RST’s engineering department set to work, and after approximately 5 to 6 months of development and rigorous testing by RST Regional Manager Bob Grenier and other team members, Innerline had a custom cable to deploy for these long runs, along with a specially designed cable drum to accommodate the longer length that was swapped into its existing cable reel.

Due to the extended length, the cable was not armored like their other RST cable, so some precautions needed to be taken during deployment.

“Armor would have been too heavy at those lengths for a tractor to pull, so we had to find places where we could set up without punishing the cable too much,” said Aanderud.

To facilitate the inspections, Innerline’s crews utilized a TrakSTAR inspection camera on a TranSTAR tractor with a special power supply that sent more voltage to the tractor, giving it more pulling torque.
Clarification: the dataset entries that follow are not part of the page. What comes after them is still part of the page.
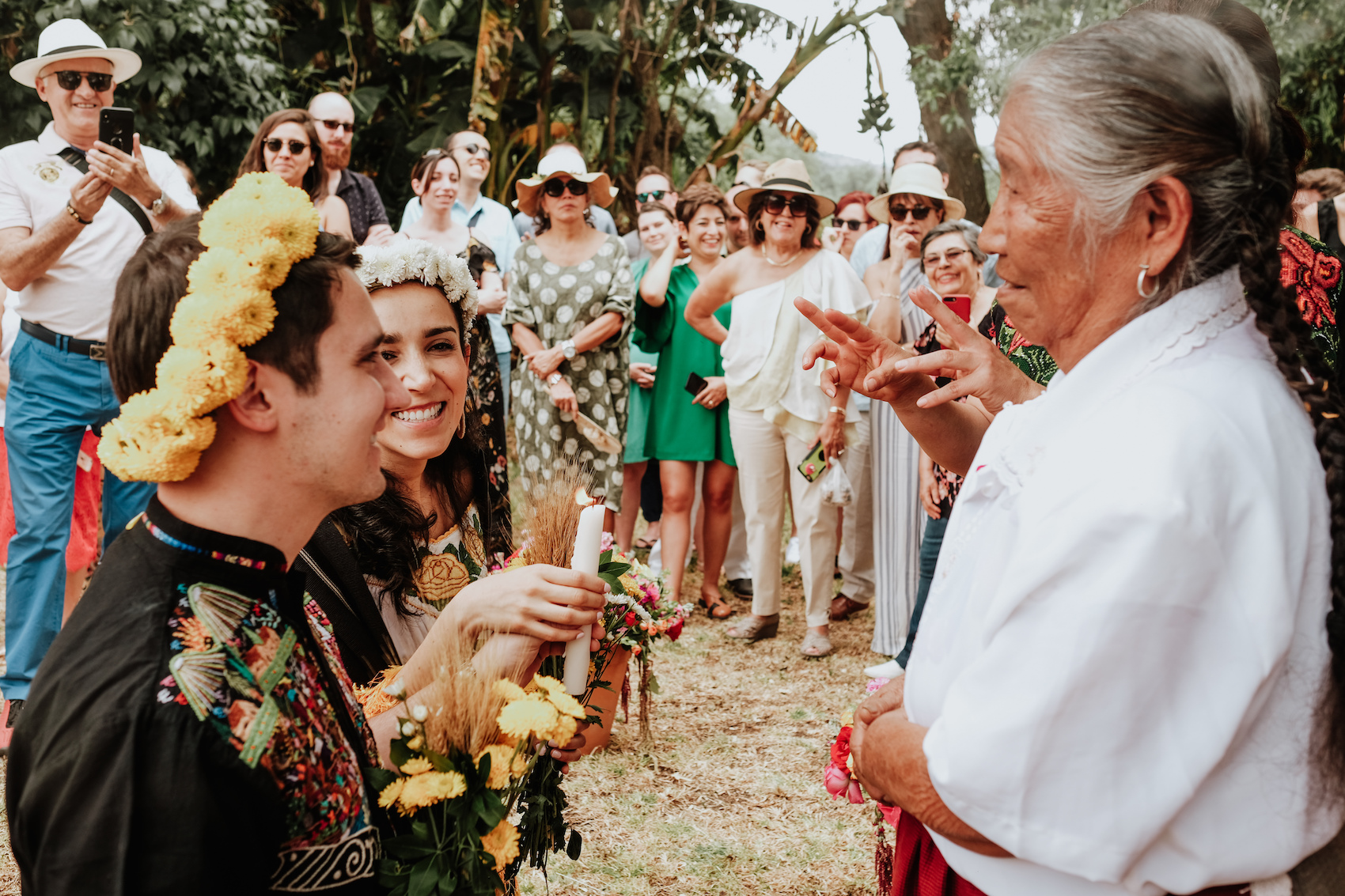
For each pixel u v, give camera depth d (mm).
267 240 1021
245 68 8133
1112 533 977
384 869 1190
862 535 5258
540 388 5012
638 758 3559
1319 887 1063
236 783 961
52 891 926
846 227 6969
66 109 3766
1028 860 1079
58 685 981
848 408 4773
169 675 962
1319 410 1050
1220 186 1069
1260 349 1115
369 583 1690
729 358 4695
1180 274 1108
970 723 1040
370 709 1439
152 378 1057
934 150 5266
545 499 1717
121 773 926
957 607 1227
No special modifications were required to the camera—it has produced excellent images even at those extreme lengths. To date, they have completed approximately 300,000 linear ft of trunk line inspection.

Innerline is also inspecting San Diego’s concrete force mains. Grading differences require pressurization to allow these lines to traverse significant distances of uneven terrain. They typically only have access points every 5,000 to 15,000 ft. Crews inspect it coming from each end, meeting somewhere in the middle. Usually, the force mains are not flowing during inspection, so floatation is not required. For this application, crews use a RST Storm Drain Tractor, again using the extra torque of a special power supply to pull the longer cable farther. With their usual armored cable, they would have been lucky to get to 1,500 to 1,800 ft before it would be too heavy. With the jacketed cable, the crews can accomplish 4,000 to 5,000 ft per setup.

Result

The special cable allowed Innerline to inspect lines it otherwise would not otherwise have been able to inspect—on time and on budget. Aanderud allows that the design had a few limitations, but it got the job done.

“Dry force mains, storm drains, minimal-flow waste lines and large-diameter water lines would be great applications for this cable, because it would take a larger tractor to drag the longer cable,” he said. “We haven’t used it sufficiently yet to prove its capabilities on our day-in, day-out applications for durability like our RST amored cable, so we prefer to keep it for special projects where we have long runs with few access points and need to get in and out quickly.”